We’ve tried using both versions of the code samples at Convert PDF to Microsoft Word Documents in Java|Aspose.PDF for Java. Our latest C# implementation looks like:

public static void PDFToWord(string sourceUri, string destUri)
{
    if (File.Exists(@sourceUri))
    {
        var pdfDoc = new Aspose.Pdf.Document(sourceUri);

        Aspose.Pdf.DocSaveOptions saveOptions = new Aspose.Pdf.DocSaveOptions();
        saveOptions.Format = Aspose.Pdf.DocSaveOptions.DocFormat.DocX;
        saveOptions.Mode = Aspose.Pdf.DocSaveOptions.RecognitionMode.Flow;
        saveOptions.RecognizeBullets = true;

        pdfDoc.Save(Path.GetFullPath(destUri), saveOptions);
    }
    else
    {
        Console.Error.WriteLine("Unable to find file");
        Environment.ExitCode = 1;
    }
}

original.pdf (279 KB)
converted-aspose.app.docx (24.6 KB)
converted-NET-core.docx (36.2 KB)

@josh.kersey

I can reproduce that the signatures of Amy Winters are missing on Page 2 but can you please share a snapshot of the jumbled page so that we may proceed further with investigation on our end.

These previews are in Microsoft Word for mac version 16.43. Below I’ve included screenshots of each page as we see them when comparing the Aspose.app conversion (on the left in each screenshot) to the conversion generated locally by Aspose.PDF on .NET Core 3.1 (on the right in each screenshot).

Page 1: page-1-comparison.png (69.0 KB)

  • Missing two signature lines.

Page 2: page-2-comparison.png (71.0 KB)

  • Missing 4 signature lines.
  • Missing Amy Winters signature

Page 3: page-3-comparison.png (90.1 KB)

  • Missing the signature line under Paul Schilpp
  • The text and signature lines in the second and third columns are jumbled.

Page 4: (No screenshot)

  • Renders as expected.

@josh.kersey

A ticket with ID PDFNET-50394 has been created in our issue tracking system to further investigate the issue on our end.
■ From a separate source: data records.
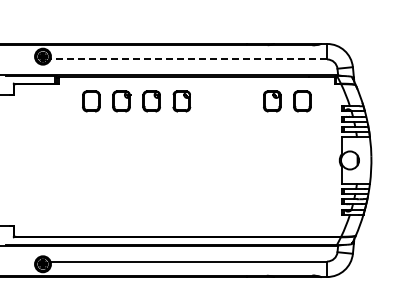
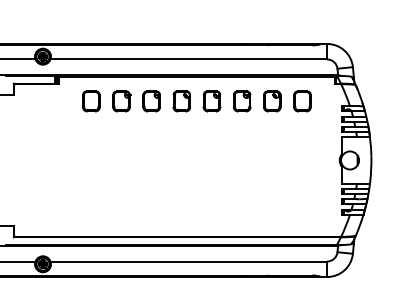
line at (18, 59): none -> present
line at (188, 59): dashed -> solid
part at (211, 101): none -> present
part at (241, 101): none -> present
line at (18, 261): none -> present
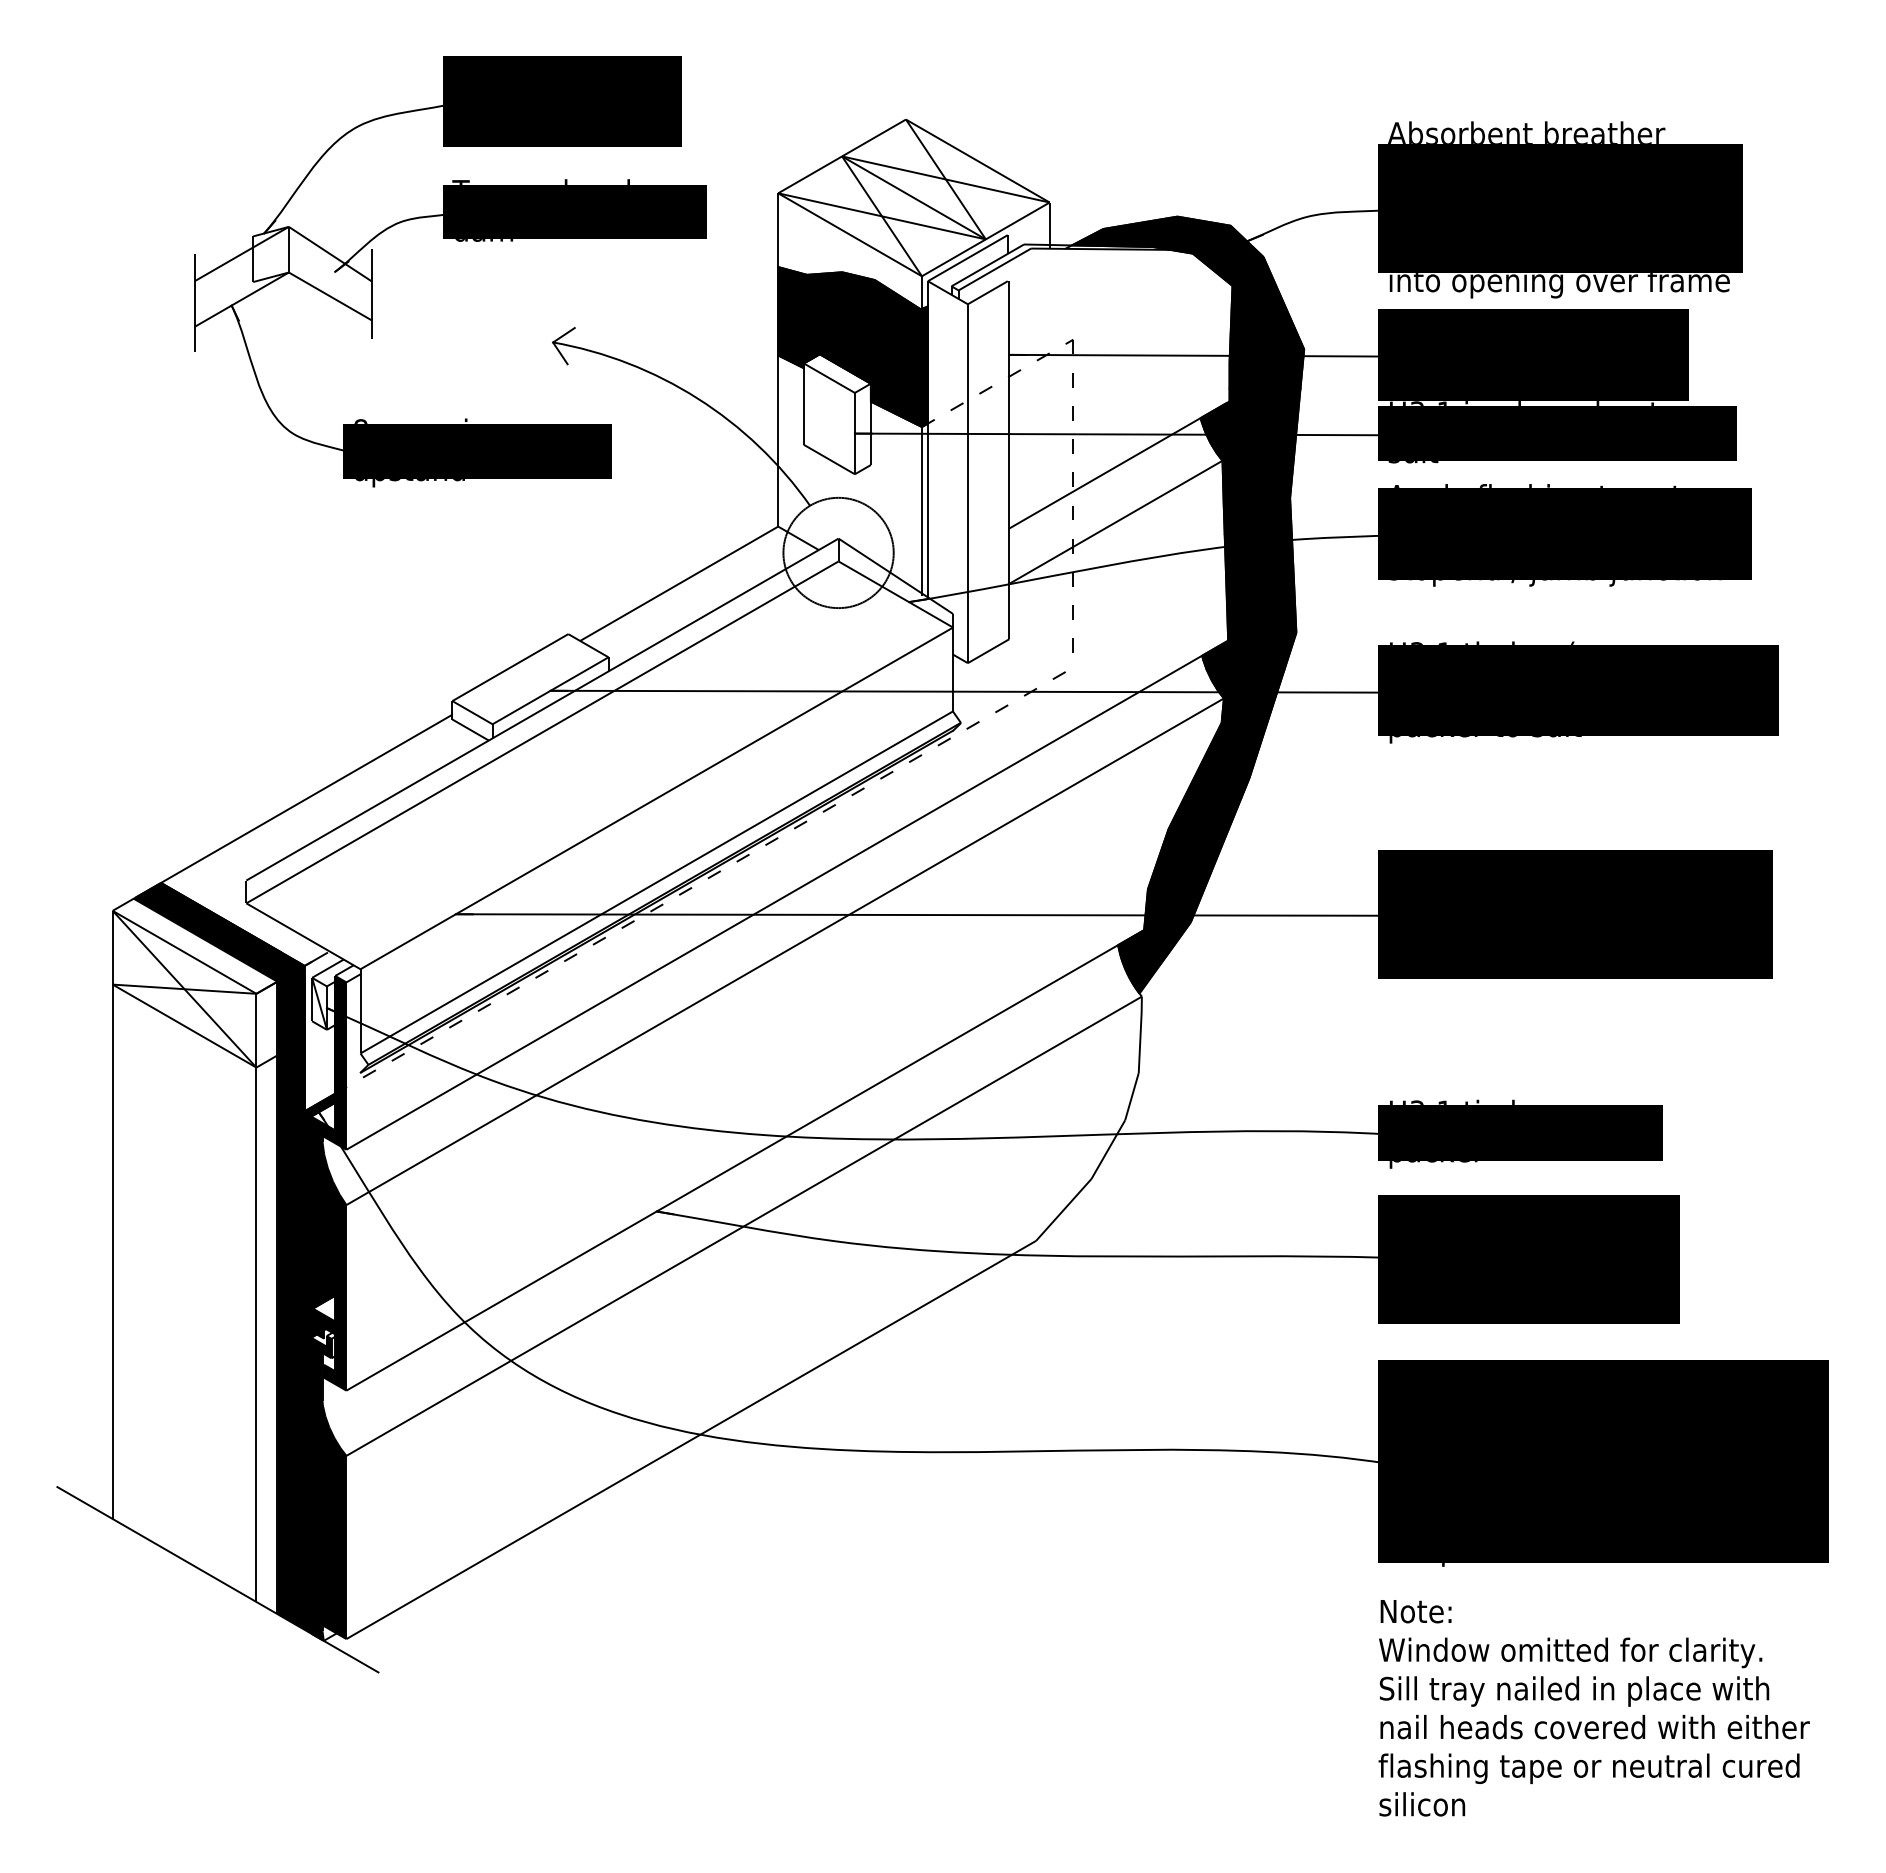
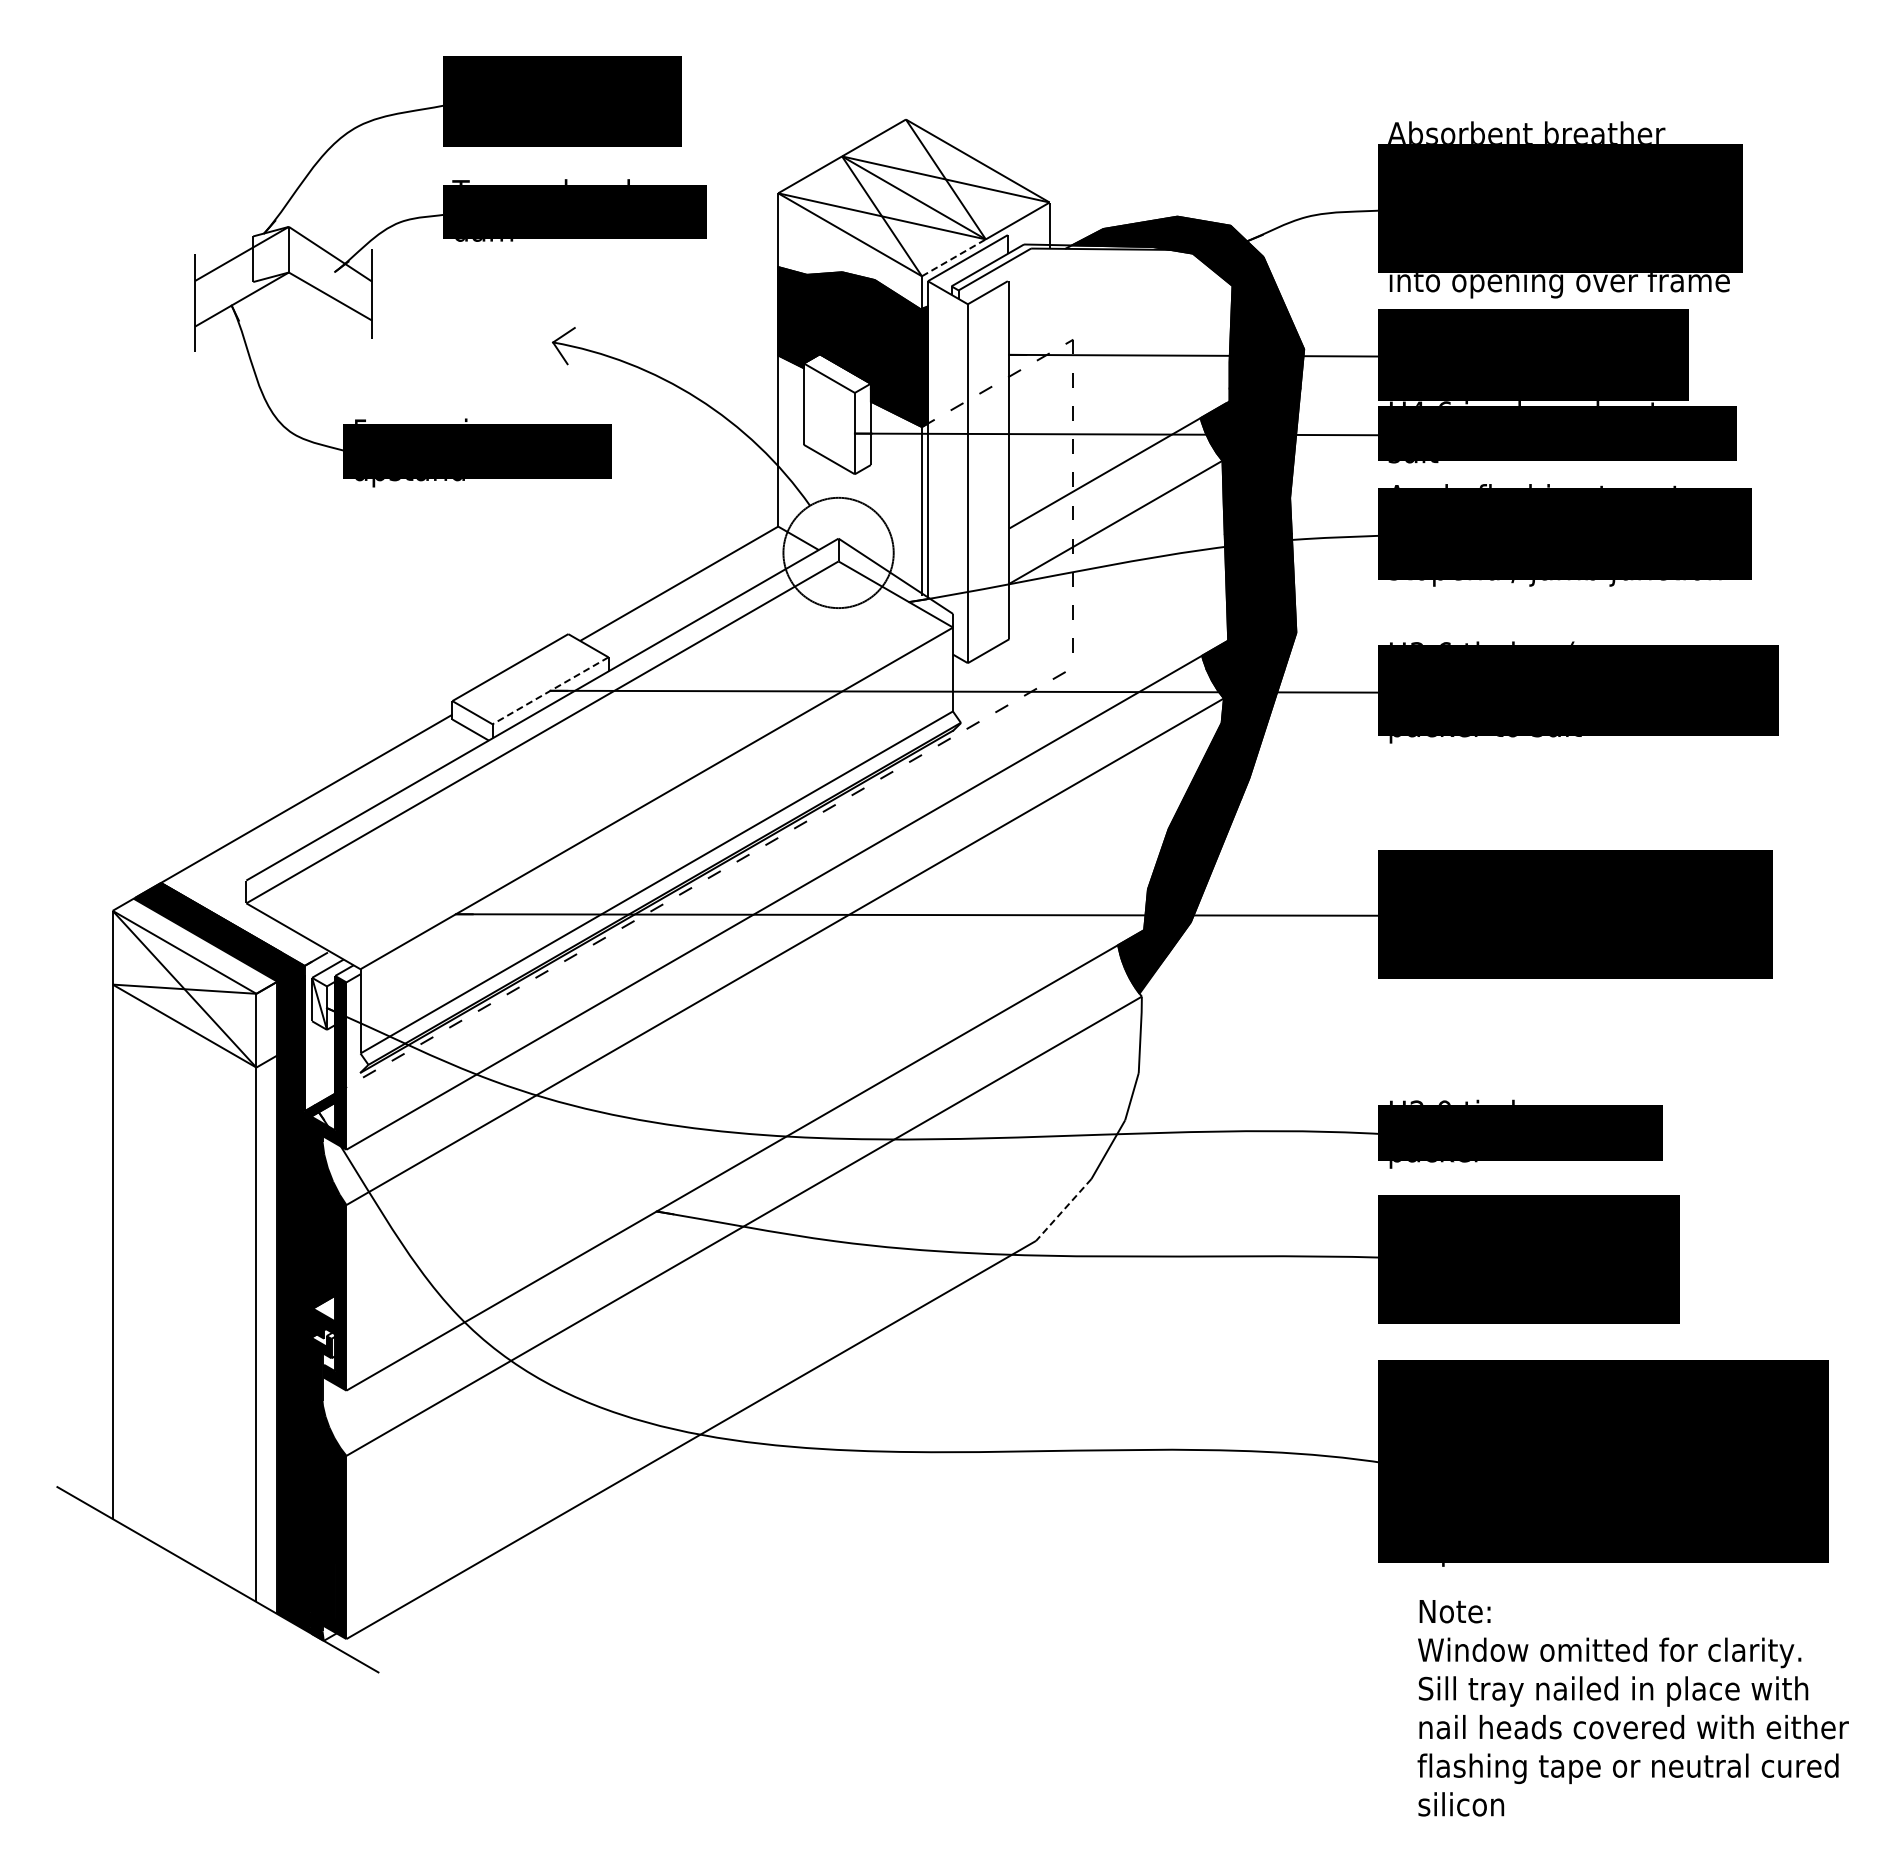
line at (953, 257): solid -> dashed
text at (1430, 403): H3.1 -> H4.6
text at (360, 421): 8mm -> 5mm
text at (1444, 643): H3.1 -> H3.6
line at (550, 690): solid -> dashed
text at (1430, 1102): H3.1 -> H2.0
line at (1063, 1210): solid -> dashed
text at (1593, 1708) position: (1593, 1708) -> (1632, 1708)
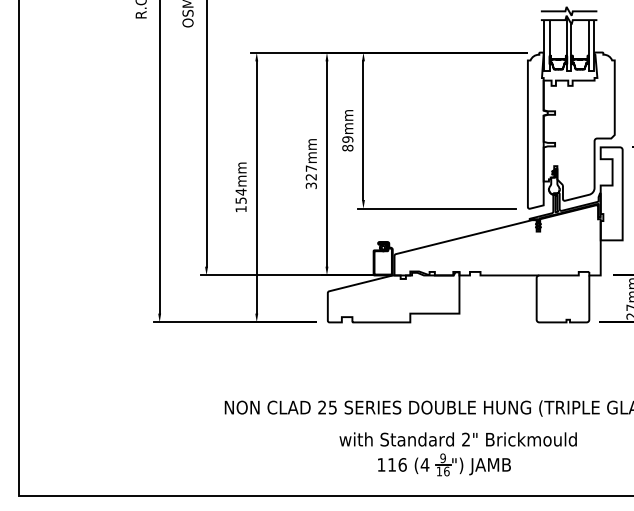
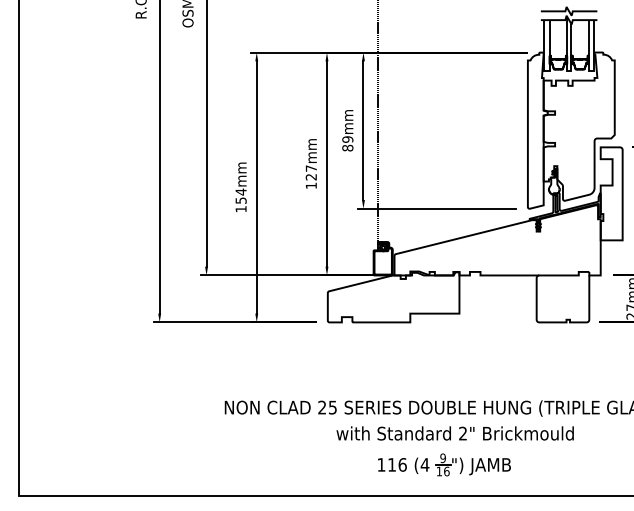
line at (377, 125): none -> present
text at (310, 185): 327mm -> 127mm
text at (457, 439) position: (457, 439) -> (454, 433)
This thread has been linked with the issue so that you may be notified once the issue will be fixed.

Would escalating this problem to paid support help us to get a prompt resolution? We are currently unable to move forward with our Aspose.PDF integration until this issue is resolved.

@josh.kersey

The paid support issues are resolved on urgent basis and have the highest priority. Please note that paid support does not guarantee immediate solutions but it does expedite the process of investigation in order to get an ETA. In other words, the issue investigation will be started quickly once you report it in paid support.

The issues you have found earlier (filed as PDFNET-50394) have been fixed in Aspose.PDF for .NET 22.11.